**Aim of the exercise:** Carry the guest post on Labour and the Maltese economy forward from its final sentence.

**Excerpt to read:**
╔══

GUEST POST/Labour is not just corrupt. It has also failed to add value to the Maltese economy.

Published: May 5, 2016 at 1:47pm

Written by Matthew S

Thirty years ago, Kiev hosted a grand May Day parade. The Soviet leaders swore that the motherland will always look after its citizens, and they pronounced the state of the Union to be just fine. Except that it wasn’t, and the leaders were lying through their teeth.

Days earlier, Chernobyl had experienced what would become known as the greatest nuclear accident in history. The Soviet Union thought that this was bad for its image, so instead of handing out gas masks and evacuating people, it hushed up the story, silenced the media and pretended that nothing was untoward. Many of those who attended the May Day parade went on to die of radiation-related illnesses. And within two years, the Soviet Union itself collapsed.

I could not help thinking about all this while watching the May Day celebration in Valletta last Sunday. While the Maltese and international media raged on in disbelief about the Panama Papers and the reshuffle that never was, Joseph Muscat and Konrad Mizzi walked in to a hero’s welcome and assured the adoring crowd that everything is just fine. Ignoring the high levels of radiation, they claimed that Malta is making progress. Lying through their teeth, they said that Labour has ushered in a new economic boom.Gas masks are in order.

In an act of desperation following the revelations that Konrad Mizzi and Keith Schembri (and Brian Tonna) began the process to set up companies in Panama and the British Virgin Islands days after Labour got into government, a scandal compounded by other revelations in the Panama Papers, the government is tacitly pushing the message that, yes, Labour is corrupt but we should not complain because it has done much for the economy. This is a bare-faced lie.

The economy is doing well in spite of Labour and not because of it. By 2013, the Maltese economy was doing very well. Labour was not elected to fix the economy. It was elected to add value to it. It has patently failed to do this.

Labour’s whole plan, its roadmap, for adding value to the economy can be summarised as proving us wrong about the European Union and proving Mintoff, Mifsud Bonnici, Sant and Muscat right about China, Libya, Azerbaijan and the rest of the non-democratic world. This has been a complete flop, largely because the only reason those corrupt and undemocratic countries want anything to do with Malta in the first place is because it belongs to the European Union.

The Labour Party’s signature policy is the building of a new power station. This power station is supposed to lower electricity prices for businesses, reduce the debt burden on the state and leave more disposable income in everyone’s pockets. But prices have been reduced thanks to the BWSC power plant and the interconnector built by the previous government – and not because of the new power station which is nowhere to be seen.

Suffering major delays, the bankruptcy of one of its three main shareholders, experiencing cost overruns and mired in corruption scandals as it chases financing round the globe and ends up back in Malta for a loan from the cosy Bank of Valletta guaranteed by the desperate government trying to save its own political neck, this white elephant is going absolutely nowhere.

╚══

[Extracted entries]
╔══

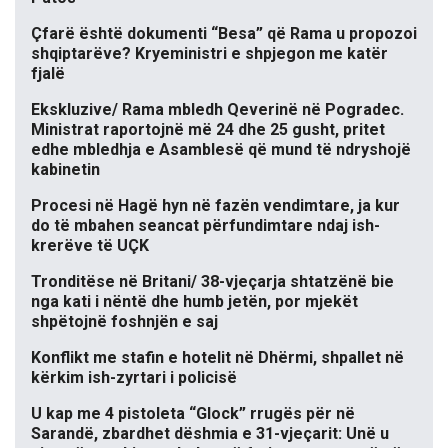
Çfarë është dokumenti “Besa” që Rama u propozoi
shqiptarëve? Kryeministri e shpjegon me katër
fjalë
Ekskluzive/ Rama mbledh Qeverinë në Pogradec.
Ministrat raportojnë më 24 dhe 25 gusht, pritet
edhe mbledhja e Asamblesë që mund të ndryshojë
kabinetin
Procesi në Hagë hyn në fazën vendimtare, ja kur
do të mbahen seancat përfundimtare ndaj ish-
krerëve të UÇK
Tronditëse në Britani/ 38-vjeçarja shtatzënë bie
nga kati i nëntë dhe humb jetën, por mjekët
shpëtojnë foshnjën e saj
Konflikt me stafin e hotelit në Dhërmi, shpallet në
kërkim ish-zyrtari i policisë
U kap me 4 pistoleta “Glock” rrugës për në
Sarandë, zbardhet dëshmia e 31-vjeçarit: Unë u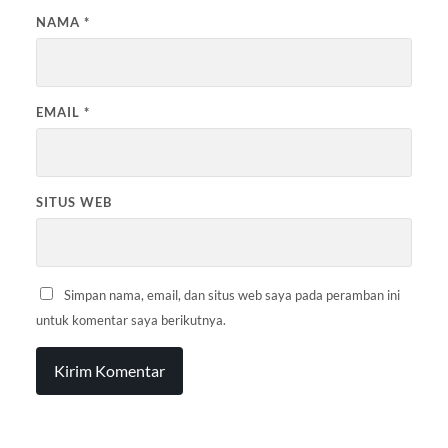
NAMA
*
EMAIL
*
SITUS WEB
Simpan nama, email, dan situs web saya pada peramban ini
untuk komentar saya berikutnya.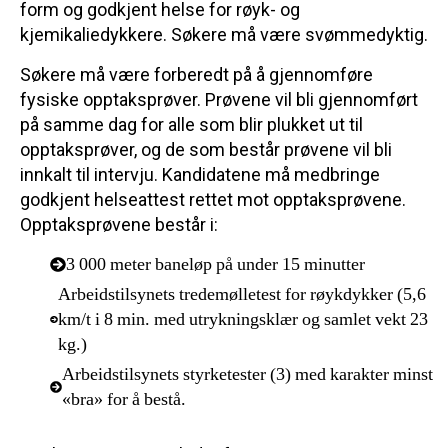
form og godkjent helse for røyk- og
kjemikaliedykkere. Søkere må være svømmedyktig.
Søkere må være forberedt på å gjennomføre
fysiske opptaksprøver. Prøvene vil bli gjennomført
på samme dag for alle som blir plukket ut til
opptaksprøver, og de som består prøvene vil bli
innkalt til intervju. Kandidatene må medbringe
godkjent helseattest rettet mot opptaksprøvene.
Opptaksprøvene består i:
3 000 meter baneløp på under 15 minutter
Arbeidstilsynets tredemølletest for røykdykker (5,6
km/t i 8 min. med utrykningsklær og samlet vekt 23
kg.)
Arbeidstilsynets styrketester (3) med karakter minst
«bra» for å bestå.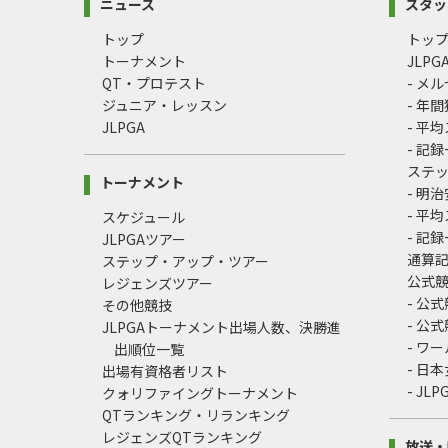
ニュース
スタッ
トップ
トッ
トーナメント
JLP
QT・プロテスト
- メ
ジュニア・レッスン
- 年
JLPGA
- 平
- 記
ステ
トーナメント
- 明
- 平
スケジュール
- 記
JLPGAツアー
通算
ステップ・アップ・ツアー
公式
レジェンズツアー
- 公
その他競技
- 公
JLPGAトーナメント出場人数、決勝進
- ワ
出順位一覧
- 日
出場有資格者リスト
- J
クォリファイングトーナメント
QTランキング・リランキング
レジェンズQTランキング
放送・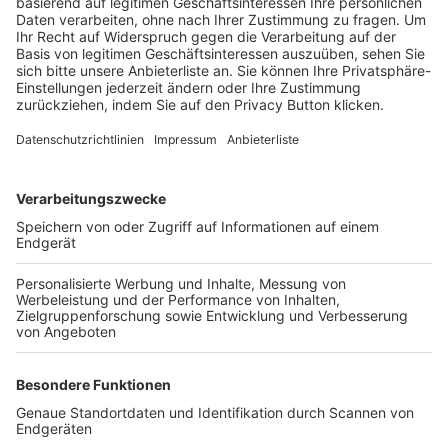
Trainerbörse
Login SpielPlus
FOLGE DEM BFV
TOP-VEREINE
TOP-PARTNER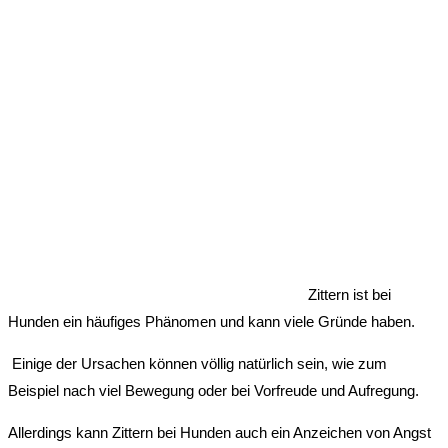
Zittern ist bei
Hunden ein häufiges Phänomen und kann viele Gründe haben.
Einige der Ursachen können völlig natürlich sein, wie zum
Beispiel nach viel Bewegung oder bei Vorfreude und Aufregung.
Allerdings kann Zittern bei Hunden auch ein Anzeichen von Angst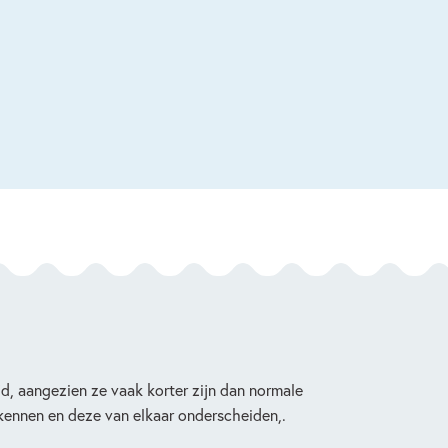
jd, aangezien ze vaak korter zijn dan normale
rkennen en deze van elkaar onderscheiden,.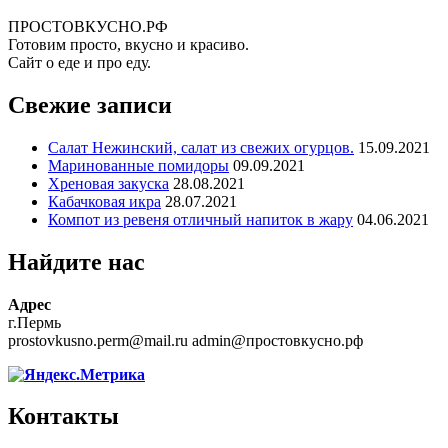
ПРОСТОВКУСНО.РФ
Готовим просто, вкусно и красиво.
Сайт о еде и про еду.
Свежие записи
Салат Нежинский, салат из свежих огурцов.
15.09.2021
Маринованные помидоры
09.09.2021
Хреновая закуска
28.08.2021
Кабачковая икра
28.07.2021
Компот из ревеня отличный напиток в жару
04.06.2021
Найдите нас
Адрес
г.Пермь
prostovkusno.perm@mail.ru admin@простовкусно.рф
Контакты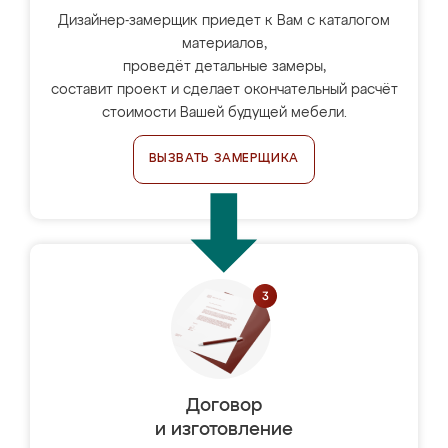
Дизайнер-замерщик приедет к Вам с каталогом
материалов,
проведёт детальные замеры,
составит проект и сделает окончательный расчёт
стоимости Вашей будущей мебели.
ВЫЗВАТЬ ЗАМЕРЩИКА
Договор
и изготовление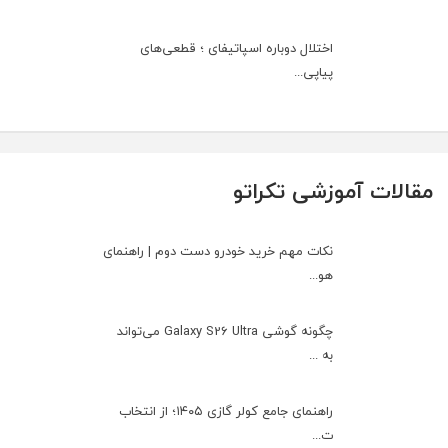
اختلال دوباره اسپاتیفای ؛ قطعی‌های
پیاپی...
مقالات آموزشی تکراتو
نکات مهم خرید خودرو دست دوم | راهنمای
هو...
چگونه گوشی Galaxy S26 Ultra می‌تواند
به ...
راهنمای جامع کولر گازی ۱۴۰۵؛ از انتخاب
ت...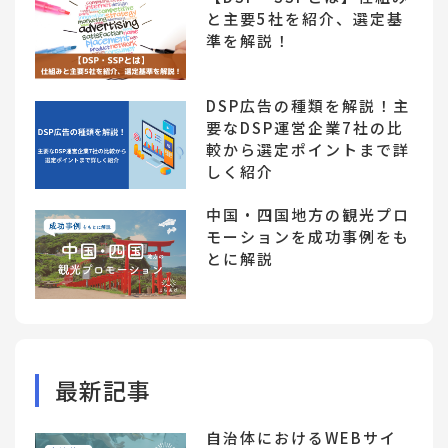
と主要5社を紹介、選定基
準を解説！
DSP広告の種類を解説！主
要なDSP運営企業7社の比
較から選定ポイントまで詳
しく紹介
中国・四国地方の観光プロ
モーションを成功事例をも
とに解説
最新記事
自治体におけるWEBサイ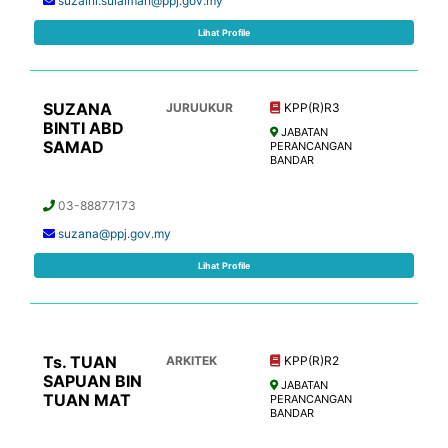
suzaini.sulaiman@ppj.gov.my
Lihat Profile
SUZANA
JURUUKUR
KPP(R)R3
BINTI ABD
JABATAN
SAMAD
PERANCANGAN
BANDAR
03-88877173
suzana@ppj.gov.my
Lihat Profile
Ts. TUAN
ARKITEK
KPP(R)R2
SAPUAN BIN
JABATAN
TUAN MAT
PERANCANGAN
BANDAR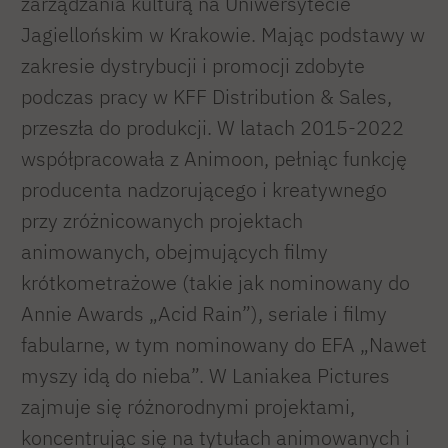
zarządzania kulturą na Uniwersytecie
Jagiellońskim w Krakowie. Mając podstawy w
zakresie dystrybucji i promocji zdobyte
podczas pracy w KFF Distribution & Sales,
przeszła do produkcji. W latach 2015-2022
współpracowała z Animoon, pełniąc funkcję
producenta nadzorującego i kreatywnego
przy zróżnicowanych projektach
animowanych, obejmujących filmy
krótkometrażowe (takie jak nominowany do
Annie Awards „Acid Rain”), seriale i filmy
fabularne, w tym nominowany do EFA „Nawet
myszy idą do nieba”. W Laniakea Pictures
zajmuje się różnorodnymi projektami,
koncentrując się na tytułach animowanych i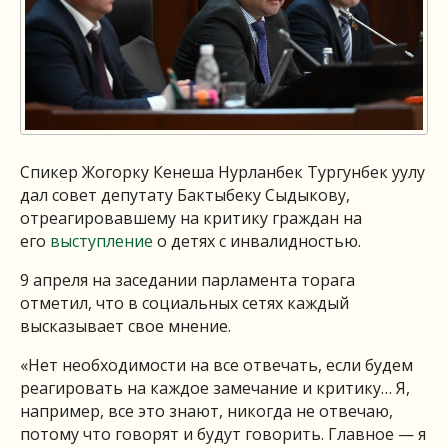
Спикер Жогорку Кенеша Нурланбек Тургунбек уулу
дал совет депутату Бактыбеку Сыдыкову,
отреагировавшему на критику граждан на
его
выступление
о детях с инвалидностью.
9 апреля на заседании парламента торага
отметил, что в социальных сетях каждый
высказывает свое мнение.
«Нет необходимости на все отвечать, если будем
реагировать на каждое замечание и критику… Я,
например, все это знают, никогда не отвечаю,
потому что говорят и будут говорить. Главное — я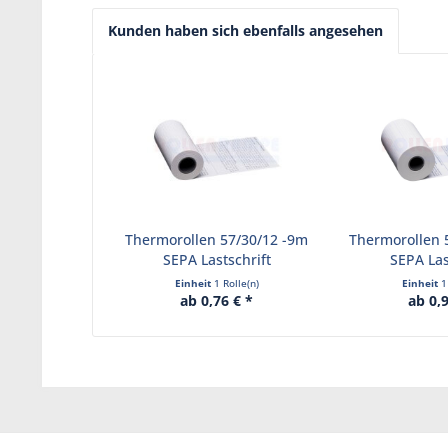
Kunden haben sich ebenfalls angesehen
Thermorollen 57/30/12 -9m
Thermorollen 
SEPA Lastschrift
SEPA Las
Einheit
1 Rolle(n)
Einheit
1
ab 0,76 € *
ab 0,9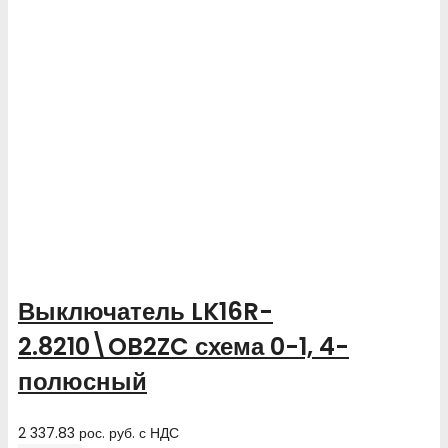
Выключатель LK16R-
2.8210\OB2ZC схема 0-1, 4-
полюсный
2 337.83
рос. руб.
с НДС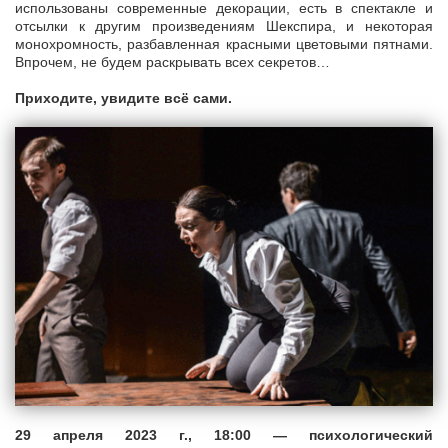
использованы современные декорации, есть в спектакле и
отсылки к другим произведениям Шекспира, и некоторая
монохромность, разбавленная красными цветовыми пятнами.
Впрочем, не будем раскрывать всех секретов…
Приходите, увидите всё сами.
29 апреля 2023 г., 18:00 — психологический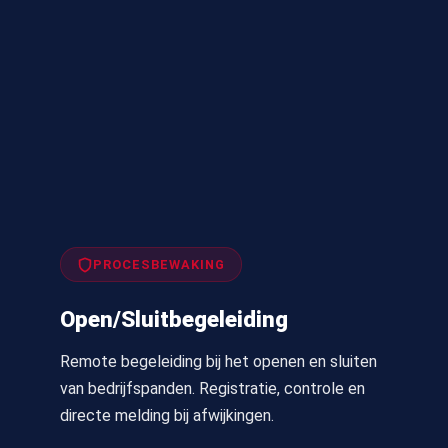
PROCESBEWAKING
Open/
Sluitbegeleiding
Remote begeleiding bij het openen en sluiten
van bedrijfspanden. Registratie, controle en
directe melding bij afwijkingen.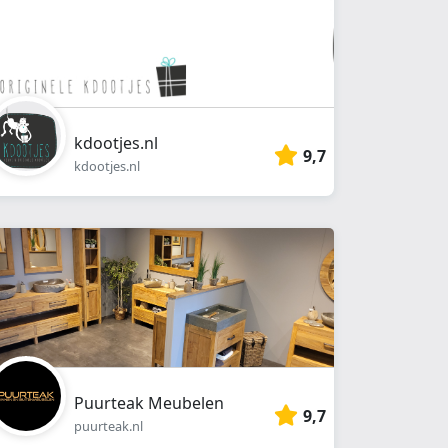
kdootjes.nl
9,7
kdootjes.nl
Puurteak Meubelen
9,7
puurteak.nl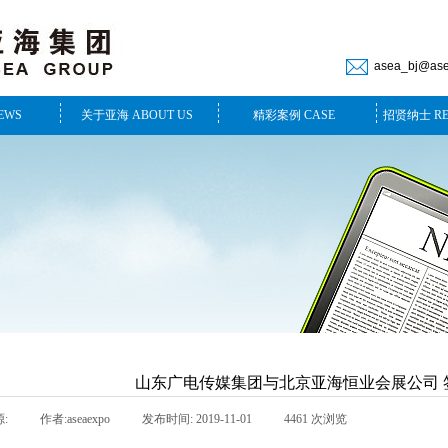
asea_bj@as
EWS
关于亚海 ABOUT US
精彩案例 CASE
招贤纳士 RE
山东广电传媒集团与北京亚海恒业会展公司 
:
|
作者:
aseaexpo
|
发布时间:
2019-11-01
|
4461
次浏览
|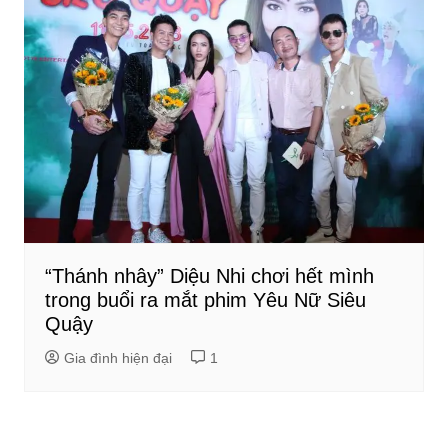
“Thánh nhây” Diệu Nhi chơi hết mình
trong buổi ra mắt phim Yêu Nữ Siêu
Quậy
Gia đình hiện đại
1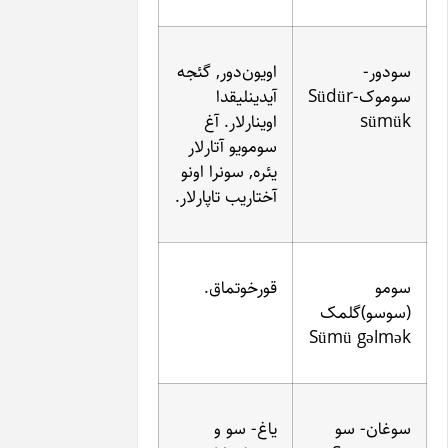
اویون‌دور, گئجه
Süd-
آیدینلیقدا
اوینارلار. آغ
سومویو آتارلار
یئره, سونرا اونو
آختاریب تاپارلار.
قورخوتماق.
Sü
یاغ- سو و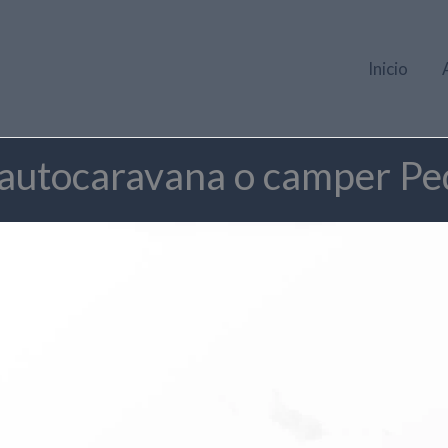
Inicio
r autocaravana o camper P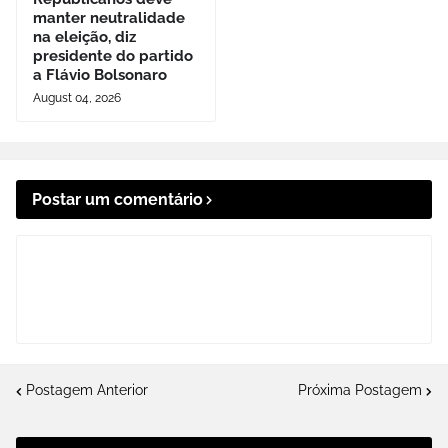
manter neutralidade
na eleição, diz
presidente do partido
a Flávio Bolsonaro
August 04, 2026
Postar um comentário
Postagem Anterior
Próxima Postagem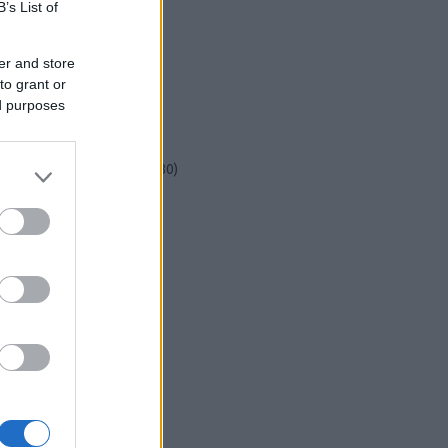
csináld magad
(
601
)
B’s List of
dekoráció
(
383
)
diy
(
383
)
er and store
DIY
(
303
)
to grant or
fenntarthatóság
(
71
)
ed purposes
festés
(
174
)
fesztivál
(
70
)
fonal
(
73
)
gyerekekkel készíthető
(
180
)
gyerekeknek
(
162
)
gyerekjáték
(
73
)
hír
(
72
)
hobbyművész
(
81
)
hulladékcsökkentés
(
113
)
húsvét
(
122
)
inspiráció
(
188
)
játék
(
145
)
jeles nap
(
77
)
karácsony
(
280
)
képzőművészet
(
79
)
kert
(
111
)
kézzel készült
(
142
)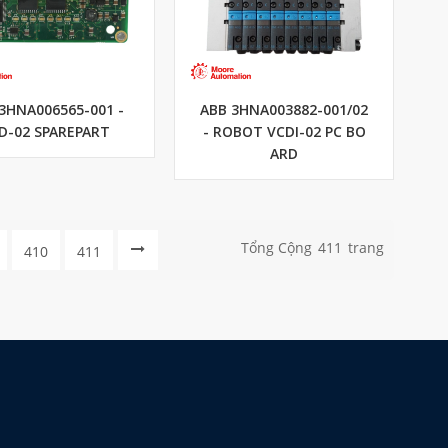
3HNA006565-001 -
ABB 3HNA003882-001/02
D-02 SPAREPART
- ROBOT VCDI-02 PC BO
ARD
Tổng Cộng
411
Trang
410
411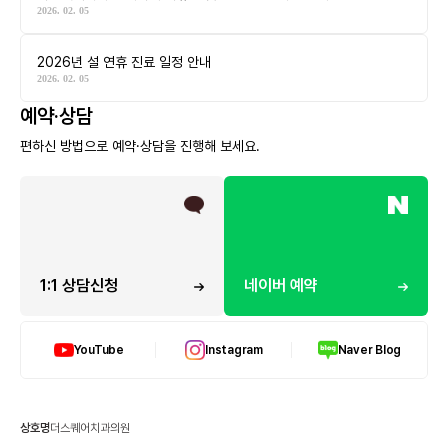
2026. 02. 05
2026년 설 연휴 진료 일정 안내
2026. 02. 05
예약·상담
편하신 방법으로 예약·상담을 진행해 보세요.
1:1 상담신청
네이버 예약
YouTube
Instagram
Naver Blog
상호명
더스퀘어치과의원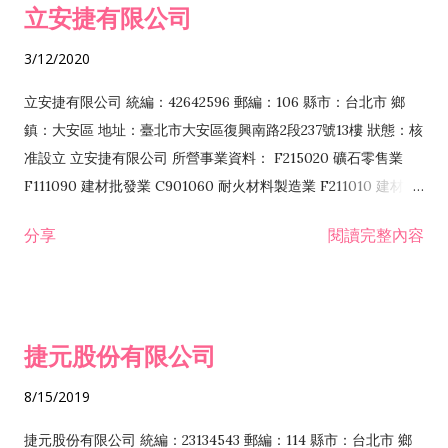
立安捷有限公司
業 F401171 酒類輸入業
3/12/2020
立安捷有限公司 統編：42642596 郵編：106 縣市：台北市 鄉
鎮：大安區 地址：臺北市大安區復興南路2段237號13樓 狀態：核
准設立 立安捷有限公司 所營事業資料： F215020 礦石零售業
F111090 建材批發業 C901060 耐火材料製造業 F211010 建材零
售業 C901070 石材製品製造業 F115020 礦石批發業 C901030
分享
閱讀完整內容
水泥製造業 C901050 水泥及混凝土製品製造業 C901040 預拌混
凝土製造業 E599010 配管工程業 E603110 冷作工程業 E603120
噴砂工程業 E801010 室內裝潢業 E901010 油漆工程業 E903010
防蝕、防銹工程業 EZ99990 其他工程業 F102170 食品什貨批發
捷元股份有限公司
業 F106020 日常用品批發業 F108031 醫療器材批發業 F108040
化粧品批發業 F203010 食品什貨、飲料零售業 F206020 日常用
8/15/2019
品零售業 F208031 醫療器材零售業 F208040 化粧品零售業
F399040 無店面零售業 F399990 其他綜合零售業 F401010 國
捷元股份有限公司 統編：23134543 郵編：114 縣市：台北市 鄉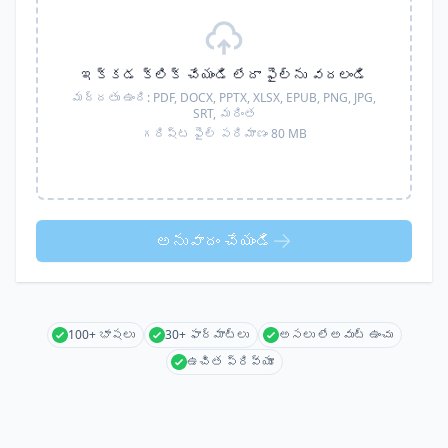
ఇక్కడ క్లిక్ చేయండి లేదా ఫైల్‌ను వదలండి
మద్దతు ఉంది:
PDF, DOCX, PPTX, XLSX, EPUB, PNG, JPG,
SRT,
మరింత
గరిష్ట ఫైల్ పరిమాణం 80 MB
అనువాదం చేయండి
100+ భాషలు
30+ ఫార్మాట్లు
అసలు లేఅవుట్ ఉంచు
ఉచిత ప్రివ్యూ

╚══

**Task answer:**
Labour used to talk about the power station as a means to an end. Now the power station has become an end in itself. Getting it built and operational, getting it commissioned, is the goal regardless of what Malta will have to go through to get that done. Something that was supposed to create an economic boom has instead become a massive liability, hanging by a thread from the likelihood of catastrophe, with taxpayers acting as guarantors on 360 million euros of private debt, with public land given to a Chinese state corporation for free, with 700 employees foisted onto the public payroll where they are not needed, and with secretive clauses in the contract which may yet turn this supposed part-privatisation of a company into a re-nationalisation exercise.

Even if it is ever up and running, that power station must qualify as the mother of all failures, and that’s before even looking at the links between the project and those companies in Panama.

The second biggest policy has been, as Joseph Muscat periodically reminds us when he goes off to some Third World country to promote it, selling Maltese citizenship. We were told that this will attract to Malta people of great talent who will contribute to making Maltese society better and wealthier. Yet the only person who we know to have bought a Maltese passport is Lalit Modi, a man wanted in India for corruption and money-laundering, who did so through Brian Tonna’s agency. Meanwhile, we have also got to know that this Brian Tonna, who has a desk in the prime minister’s office, and who has set up or restructured companies in Panama and the British Virgin Islands for Konrad Mizzi, Keith Schembri, and the managind director of Allied Newspapers, also set one up for himself, in which he can hide money made off the passport-hawking scheme.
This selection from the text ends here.